> ASSIGNED TASK
Find each line below that includes "MISO", then copy it.

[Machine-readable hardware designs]
----

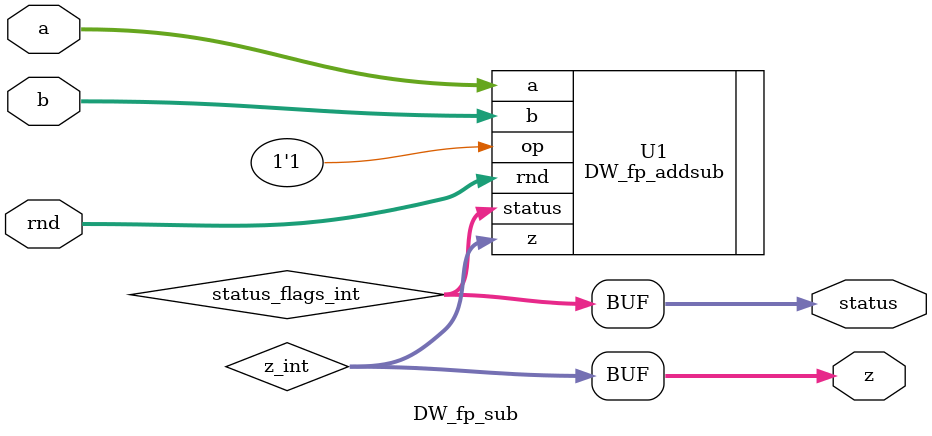
<source format=v>




module DW_fp_sub (

                   a,
                   b,
                   rnd,
                   z,
                   status

    // Embedded dc_shell script
    // _model_constraint_2
);

parameter sig_width    = 23;
parameter exp_width    = 8;
parameter ieee_compliance = 0;

input  [exp_width + sig_width:0] a,b;
input  [2:0] rnd;
output [7:0] status;
output [exp_width + sig_width:0] z;

wire [sig_width+exp_width : 0] z_int;
wire [7 : 0] status_flags_int;
DW_fp_addsub #(sig_width, exp_width, ieee_compliance) U1
     (.a (a),
      .b (b),
      .rnd (rnd),
      .op (1'b1),
      .z (z_int),
      .status (status_flags_int));



assign  z = z_int;
assign status = status_flags_int;         


endmodule

</source>
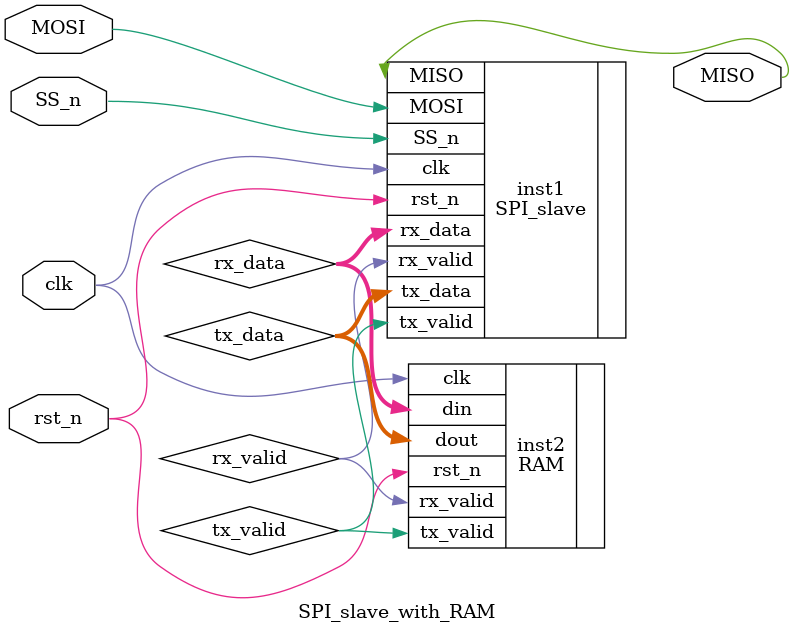
<source format=v>
module SPI_slave_with_RAM(clk, rst_n, MOSI, MISO, SS_n);
    input clk, rst_n, MOSI, SS_n;
    output MISO;

    wire [9:0] rx_data;
    wire rx_valid;
    wire [7:0] tx_data;
    wire tx_valid;

    SPI_slave inst1(
        .clk(clk),
        .rst_n(rst_n), 
        .MOSI(MOSI), 
        .tx_data(tx_data), 
        .tx_valid(tx_valid), 
        .SS_n(SS_n), 
        .MISO(MISO), 
        .rx_data(rx_data), 
        .rx_valid(rx_valid));


    RAM #(
    .MEM_DEPTH(256),
    .ADDR_SIZE(8)
    ) 
    inst2(
    .clk(clk),
    .rst_n(rst_n),
    .rx_valid(rx_valid),
    .din(rx_data),
    .dout(tx_data),
    .tx_valid(tx_valid)
    );


endmodule
</source>
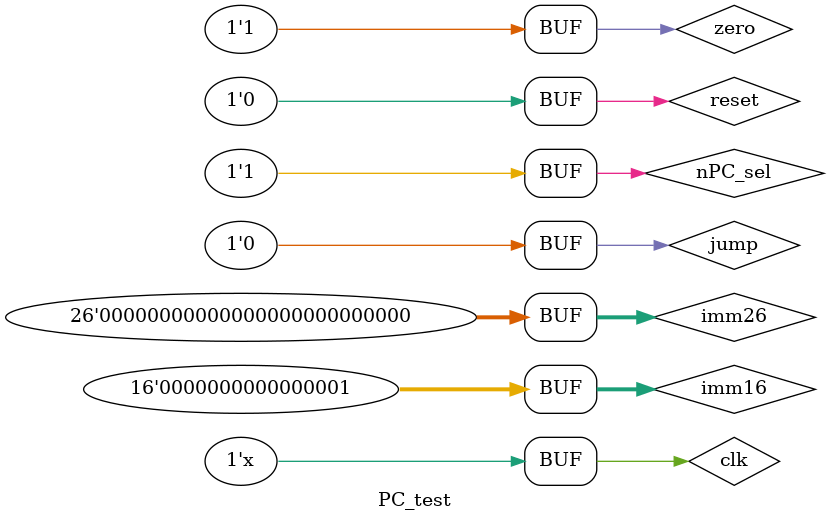
<source format=v>
`timescale 1ns/1ns

module PC_test;
reg clk;
reg reset;
reg zero;
reg jump;
reg nPC_sel;
reg [15:0] imm16;
reg [25:0] imm26;
wire [31:0] PC;
always #5
	clk = ~clk;
PC pc(clk, reset, imm16, imm26, nPC_sel, zero, jump, PC);
initial 
begin
	clk = 0;
	reset = 0;
	zero = 0;
	jump = 0;
	nPC_sel = 0;
	imm16 = 16'd1;
	imm26 = 26'b0;
	#5
	reset = 1;
	#20
	nPC_sel = 1;
	zero = 1;
	#1000
	reset = 0;
	
end
endmodule

</source>
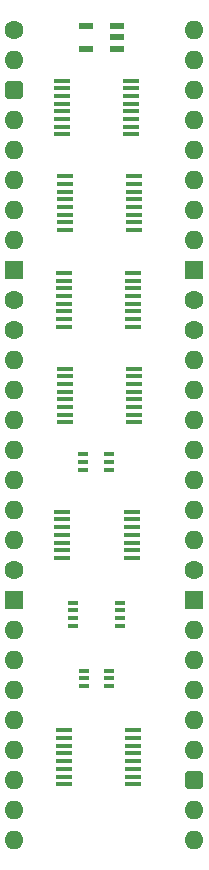
<source format=gts>
%TF.GenerationSoftware,KiCad,Pcbnew,8.0.7*%
%TF.CreationDate,2025-01-03T14:21:34+02:00*%
%TF.ProjectId,HCP65 MPU Address Decode,48435036-3520-44d5-9055-204164647265,V1*%
%TF.SameCoordinates,Original*%
%TF.FileFunction,Soldermask,Top*%
%TF.FilePolarity,Negative*%
%FSLAX46Y46*%
G04 Gerber Fmt 4.6, Leading zero omitted, Abs format (unit mm)*
G04 Created by KiCad (PCBNEW 8.0.7) date 2025-01-03 14:21:34*
%MOMM*%
%LPD*%
G01*
G04 APERTURE LIST*
G04 Aperture macros list*
%AMRoundRect*
0 Rectangle with rounded corners*
0 $1 Rounding radius*
0 $2 $3 $4 $5 $6 $7 $8 $9 X,Y pos of 4 corners*
0 Add a 4 corners polygon primitive as box body*
4,1,4,$2,$3,$4,$5,$6,$7,$8,$9,$2,$3,0*
0 Add four circle primitives for the rounded corners*
1,1,$1+$1,$2,$3*
1,1,$1+$1,$4,$5*
1,1,$1+$1,$6,$7*
1,1,$1+$1,$8,$9*
0 Add four rect primitives between the rounded corners*
20,1,$1+$1,$2,$3,$4,$5,0*
20,1,$1+$1,$4,$5,$6,$7,0*
20,1,$1+$1,$6,$7,$8,$9,0*
20,1,$1+$1,$8,$9,$2,$3,0*%
G04 Aperture macros list end*
%ADD10R,1.450000X0.450000*%
%ADD11R,0.875000X0.450000*%
%ADD12C,1.600000*%
%ADD13O,1.600000X1.600000*%
%ADD14RoundRect,0.400000X-0.400000X-0.400000X0.400000X-0.400000X0.400000X0.400000X-0.400000X0.400000X0*%
%ADD15R,1.600000X1.600000*%
%ADD16R,1.475000X0.450000*%
%ADD17R,0.950000X0.450000*%
%ADD18R,1.150000X0.600000*%
G04 APERTURE END LIST*
D10*
%TO.C,IC11*%
X10164001Y-33240188D03*
X10164001Y-32590188D03*
X10164001Y-31940188D03*
X10164001Y-31290188D03*
X10164001Y-30640188D03*
X10164001Y-29990188D03*
X10164001Y-29340188D03*
X10164001Y-28690188D03*
X4314001Y-28690188D03*
X4314001Y-29340188D03*
X4314001Y-29990188D03*
X4314001Y-30640188D03*
X4314001Y-31290188D03*
X4314001Y-31940188D03*
X4314001Y-32590188D03*
X4314001Y-33240188D03*
%TD*%
D11*
%TO.C,IC4*%
X7966000Y-37241000D03*
X7965999Y-36591000D03*
X7966000Y-35941000D03*
X5842000Y-35941000D03*
X5842001Y-36591000D03*
X5842000Y-37241000D03*
%TD*%
D10*
%TO.C,IC39*%
X9910000Y-8843251D03*
X9910000Y-8193251D03*
X9910000Y-7543251D03*
X9910000Y-6893251D03*
X9910000Y-6243251D03*
X9910000Y-5593251D03*
X9910000Y-4943251D03*
X9910000Y-4293251D03*
X4060000Y-4293251D03*
X4060000Y-4943251D03*
X4060000Y-5593251D03*
X4060000Y-6243251D03*
X4060000Y-6893251D03*
X4060000Y-7543251D03*
X4060000Y-8193251D03*
X4060000Y-8843251D03*
%TD*%
%TO.C,IC38*%
X10164001Y-16948440D03*
X10164001Y-16298440D03*
X10164001Y-15648440D03*
X10164001Y-14998440D03*
X10164001Y-14348440D03*
X10164001Y-13698440D03*
X10164001Y-13048440D03*
X10164001Y-12398440D03*
X4314001Y-12398440D03*
X4314001Y-13048440D03*
X4314001Y-13698440D03*
X4314001Y-14348440D03*
X4314001Y-14998440D03*
X4314001Y-15648440D03*
X4314001Y-16298440D03*
X4314001Y-16948440D03*
%TD*%
D12*
%TO.C,J2*%
X0Y0D03*
D13*
X0Y-2540000D03*
D14*
X0Y-5080000D03*
D13*
X0Y-7620000D03*
X0Y-10160000D03*
X0Y-12700000D03*
X0Y-15240000D03*
X0Y-17780000D03*
D15*
X0Y-20320000D03*
D12*
X0Y-22860000D03*
X0Y-25400000D03*
D13*
X0Y-27940000D03*
X0Y-30480000D03*
X0Y-33020000D03*
X0Y-35560000D03*
X0Y-38100000D03*
X0Y-40640000D03*
X0Y-43180000D03*
D12*
X0Y-45720000D03*
D15*
X0Y-48260000D03*
D13*
X0Y-50800000D03*
X0Y-53340000D03*
X0Y-55880000D03*
X0Y-58420000D03*
X0Y-60960000D03*
X0Y-63500000D03*
X0Y-66040000D03*
X0Y-68580000D03*
X15240000Y-68580000D03*
X15240000Y-66040000D03*
D14*
X15240000Y-63500000D03*
D13*
X15240000Y-60960000D03*
X15240000Y-58420000D03*
X15240000Y-55880000D03*
X15240000Y-53340000D03*
X15240000Y-50800000D03*
D15*
X15240000Y-48260000D03*
D12*
X15240000Y-45720000D03*
D13*
X15240000Y-43180000D03*
X15240000Y-40640000D03*
X15240000Y-38100000D03*
X15240000Y-35560000D03*
X15240000Y-33020000D03*
X15240000Y-30480000D03*
X15240000Y-27940000D03*
D12*
X15240000Y-25400000D03*
X15240000Y-22860000D03*
D15*
X15240000Y-20320000D03*
D13*
X15240000Y-17780000D03*
X15240000Y-15240000D03*
X15240000Y-12700000D03*
X15240000Y-10160000D03*
X15240000Y-7620000D03*
X15240000Y-5080000D03*
X15240000Y-2540000D03*
X15240000Y0D03*
%TD*%
D10*
%TO.C,IC16*%
X10037001Y-63870001D03*
X10037001Y-63220001D03*
X10037001Y-62570001D03*
X10037001Y-61920001D03*
X10037001Y-61270001D03*
X10037001Y-60620001D03*
X10037001Y-59970001D03*
X10037001Y-59320001D03*
X4187001Y-59320001D03*
X4187001Y-59970001D03*
X4187001Y-60620001D03*
X4187001Y-61270001D03*
X4187001Y-61920001D03*
X4187001Y-62570001D03*
X4187001Y-63220001D03*
X4187001Y-63870001D03*
%TD*%
D11*
%TO.C,IC1*%
X8047001Y-55564001D03*
X8047001Y-54914001D03*
X8047001Y-54264001D03*
X5923001Y-54264001D03*
X5923001Y-54914001D03*
X5923001Y-55564001D03*
%TD*%
D10*
%TO.C,IC33*%
X10037001Y-25135001D03*
X10037001Y-24485001D03*
X10037001Y-23835001D03*
X10037001Y-23185001D03*
X10037001Y-22535001D03*
X10037001Y-21885001D03*
X10037001Y-21235001D03*
X10037001Y-20585001D03*
X4187001Y-20585001D03*
X4187001Y-21235001D03*
X4187001Y-21885001D03*
X4187001Y-22535001D03*
X4187001Y-23185001D03*
X4187001Y-23835001D03*
X4187001Y-24485001D03*
X4187001Y-25135001D03*
%TD*%
D16*
%TO.C,IC40*%
X9923000Y-44708938D03*
X9923000Y-44058938D03*
X9923000Y-43408938D03*
X9923000Y-42758938D03*
X9923000Y-42108938D03*
X9923000Y-41458938D03*
X9923000Y-40808938D03*
X4047000Y-40808938D03*
X4047000Y-41458938D03*
X4047000Y-42108938D03*
X4047000Y-42758938D03*
X4047000Y-43408938D03*
X4047000Y-44058938D03*
X4047000Y-44708938D03*
%TD*%
D17*
%TO.C,IC2*%
X8903000Y-50464000D03*
X8903000Y-49814000D03*
X8903000Y-49164000D03*
X8903000Y-48514000D03*
X4953000Y-48514000D03*
X4953000Y-49164000D03*
X4953000Y-49814000D03*
X4953000Y-50464000D03*
%TD*%
D18*
%TO.C,IC42*%
X8666000Y-1585000D03*
X8666000Y-635000D03*
X8666000Y315000D03*
X6066000Y315000D03*
X6066000Y-1585000D03*
%TD*%
M02*

</source>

----

> SOLUTION TO THE EXERCISE
module SPI_slave_with_RAM(clk, rst_n, MOSI, MISO, SS_n);
    output MISO;
        .MISO(MISO), 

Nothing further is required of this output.